Stable isotopes in the diagnosis and treatment of inherited hyperammonemia

Abstract

Stable isotopes have greatly contributed to our understanding of nitrogen metabolism and the urea cycle. The measurement of urea flux via isotopic methods has traditionally been utilized to determine total body protein synthesis in subjects with an intact urea cycle. However, isotopic studies of nitrogen metabolism are also a useful adjunct to conventional clinical investigations in the diagnosis and management of the inherited hyperammonemias. Such studies offer a safe non-invasive method of measuring the reduction of in vivo hepatic ureagenesis, and thus may provide a more accurate measure of phenotypic severity in affected patients. In addition, isotopic methods are ideally suited to evaluate the efficacy of novel therapies to augment urea production.

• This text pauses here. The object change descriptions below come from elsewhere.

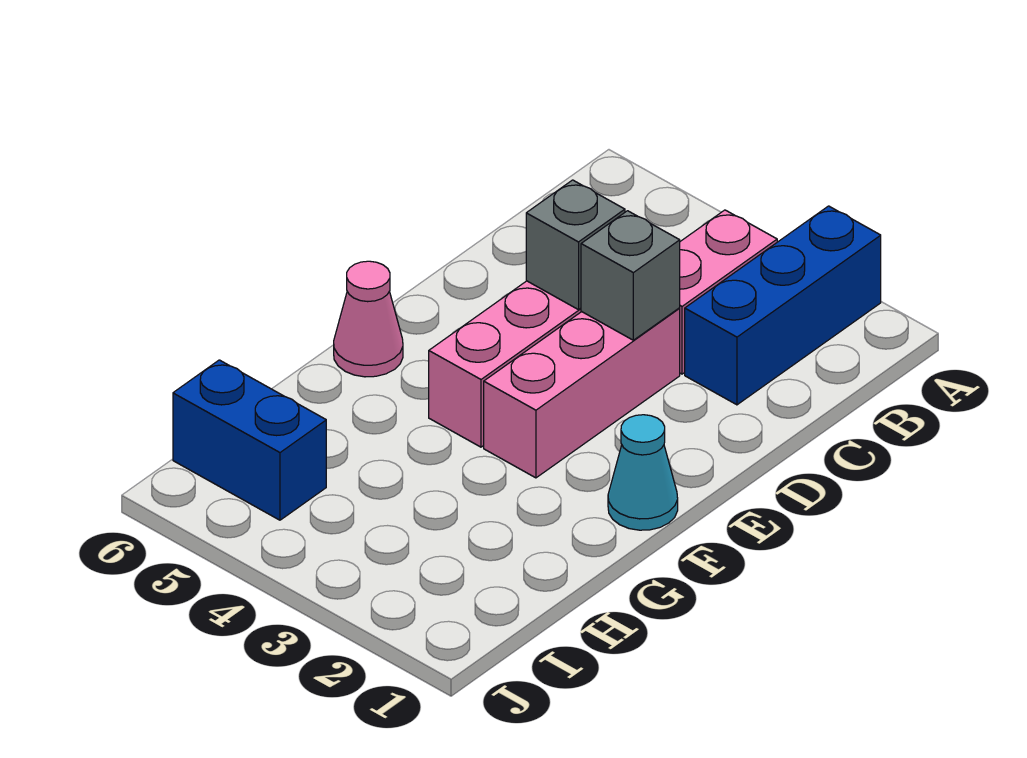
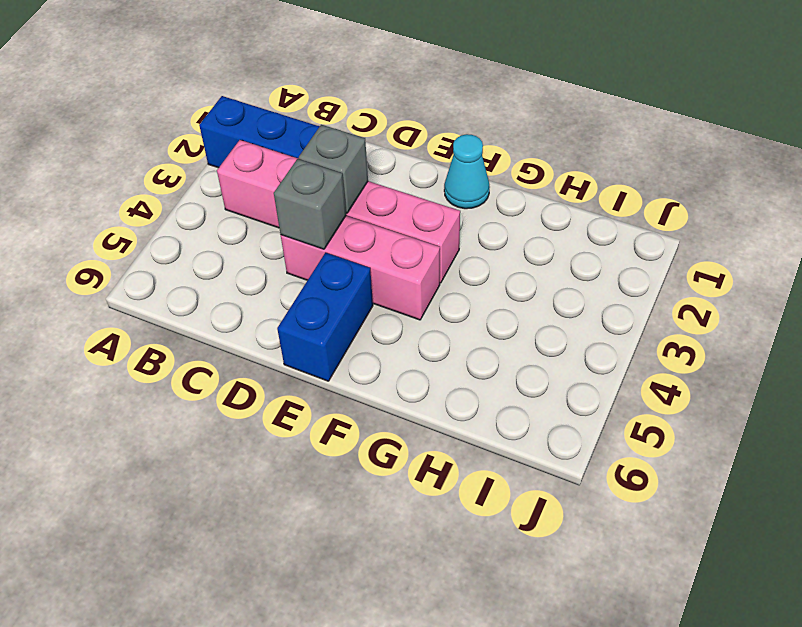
pink 1x1 cone [334,261,403,377] -> none
blue 1x2 brick [173,360,326,520] -> blue 1x2 brick moved to [277,253,373,381]

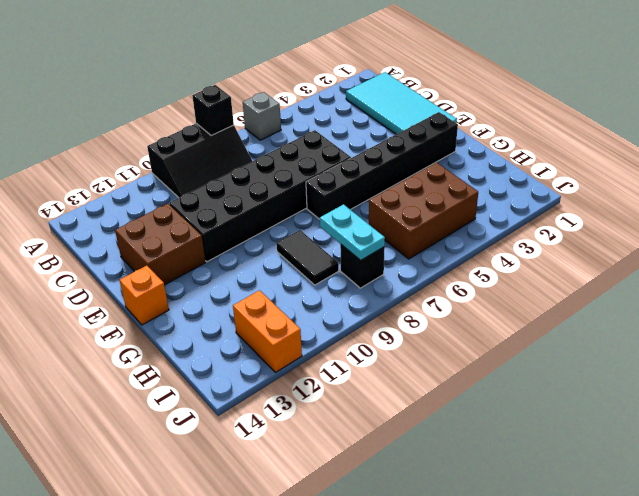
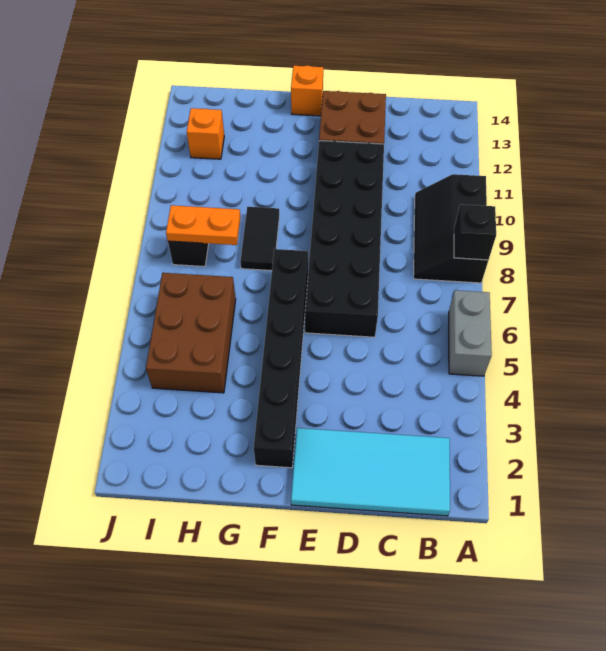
grey 1x1 brick [243,92,281,140] -> grey 1x2 brick [449,290,492,376]
black 1x2 tile [276,230,339,285] -> black 1x2 tile turned to [240,207,279,271]
cyan 1x2 plate [320,204,385,260] -> orange 1x2 plate [166,205,241,245]
orange 1x2 brick [233,290,302,372] -> orange 1x1 brick [187,108,224,159]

Keywords: Stable isotopes; mass spectrometry; urea cycle disorders; ureagenesis.

Figure 1

Isotopic enrichment in plasma ¹³CO₂ (A), and plasma concentrations of [¹³C] urea (B) in 7 patients with propionic acidemia who were administered 27.5 mg/kg of [¹³C] sodium acetate before and after 3d NCG therapy.

Figure 2

Increase over time in isotopic enrichment of [¹³C]urea (A) and plasma concentration of [¹³C]urea (B) in a patient with a suspected proximal urea-cycle disorder, who was administered 27.5 mg/kg of [1-¹³C]sodium acetate before and after a 3d trial of NCG. Molecular and enzymatic testing had failed to reveal a diagnosis. However, the marked augmentation in urea production following an NCG trial shown here prompted a search in the non-coding regions of the NAGS gene, and culminated in the identification of a mutation in the NAGS enhancer [38].